Y'know... i don't like Christmas much (i may have mentioned it once in passing...?) and i suspect that most of the problem i have is that it feels somewhat hypocritical getting excited about something i can't put any actual faith behind. That does rather affect other things so here i present, in a twisted and bitter way, an alternative Christmas top five:

5. Father Christmas Do Not Touch Me by The Goodies
i think this has to be the most dubious song ever... i'd be surprised if a cover could be released now, the idea of Santa getting it on (even if only by insinuation) when dropping off gifts isn't exactly kid friendly! For those who haven't heard it, the gist is that the title is repeated a few times and then the last word removed for the next iteration, so it begins as "Father Christmas Do Not Touch Me" and on to "Father Christmas Do Not Touch" and so forth. The gist changes when it reaches "Father Christmas Do" and the finale is the singers shouting "Father"!
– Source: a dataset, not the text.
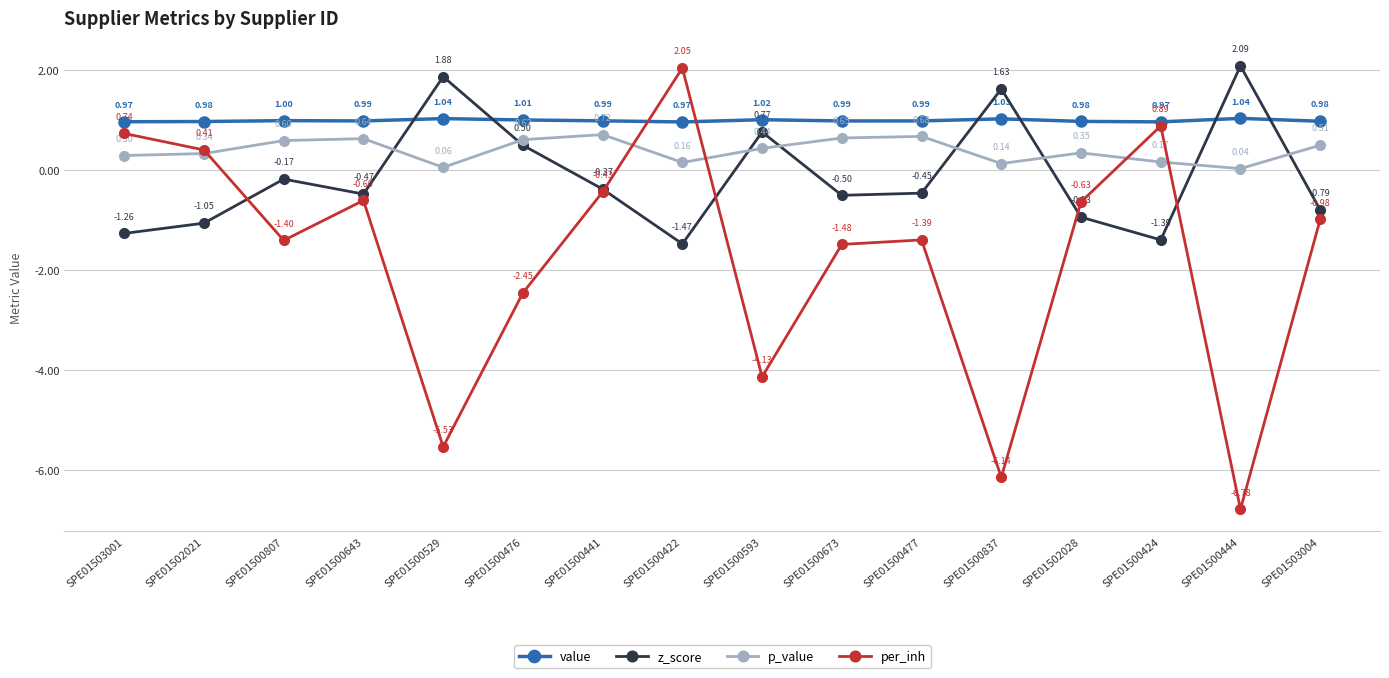

At which label does per_inh reach its minimum?

SPE01500444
4. The Night Santa Went Crazy by Weird Al
To a degree this sums up Christmas in a way; the idea of the sheer pressure the "season to be jolly" places on people making them snap and wig out. Fortunately, some of us just play violent video games instead... Carmageddon on the Playstation was a great one for a long time, pretending the pedestrians were Christmas shoppers as you drove through large crowds.

3. I Wanna Spend My Christmas With A Dalek by the Go Gos
This has to be the ultimate representation of the fake bon homie, starting as it does with a Dalek presenting the listener with seasonal greetings. This one is really a product of its time musically and is hilarious for all the wrong reasons with the line about feeding a Dalek sugar spice being a personal "favourite" that i'd describe as toe curling if listening to the entire song didn't make it impossible to walk for at least five minutes.

2. Make A Daft Noise For Christmas by The Goodies
Despite originally being released during the 1970s, this is a startlingly appropriate song considering the current financial climate since the premise is that, since nobody can actually afford a "proper" Christmas, it would be better to simply make silly noises since they're free. i doubt our kids would go for it...

1. Santa's Laughter Mocks The Poor by The Attery Squash
The song that stoked the boiler for this train of thought and probably the most cynical Christmas song ever that doesn't involve death and destruction somewhere along the line. As with t he Goodies' "Make A Daft Noise", it focuses on the stifling commercialism and mentions that nagging doubt that just about any adult has (or at least should have in some cases) in the back of their mind that going into debt for bigger, shinier presents may well be a hideous mistake.

And just to "balance" things a little, a quick top three of Christmas songs that either aren't or at least shouldn't be on "feel good" compilation albums:

3. Stop The Cavalry by Jona Lewie
For some reason, this anti-war song seems to get everywhere despite the only reference being the line "wish I was at home for Christmas"; it's a fairly tenuous reference in the same way that Band Aid's "Do They Know It's Christmas" only mentions it in passing to reinforce a point about someone else's situation.

2. Let It Snow by Vaughn Monroe
There is no point in this song where the festive season is mentioned, in fact it's a love song and revolves around a couple parting in much the same way "Baby It's Cold Outside" does. For some people, myself included, the first real exposure to this is probably the end credits for the first two Die Hard films...

1. Fairytale of New York by The Pogues and Kirsty MacColl
Now, i adore this song personally but it's only about Christmas in the negative. The opening line says it all; "It was Christmas eve, babe, in the drunk tank", that says it all really!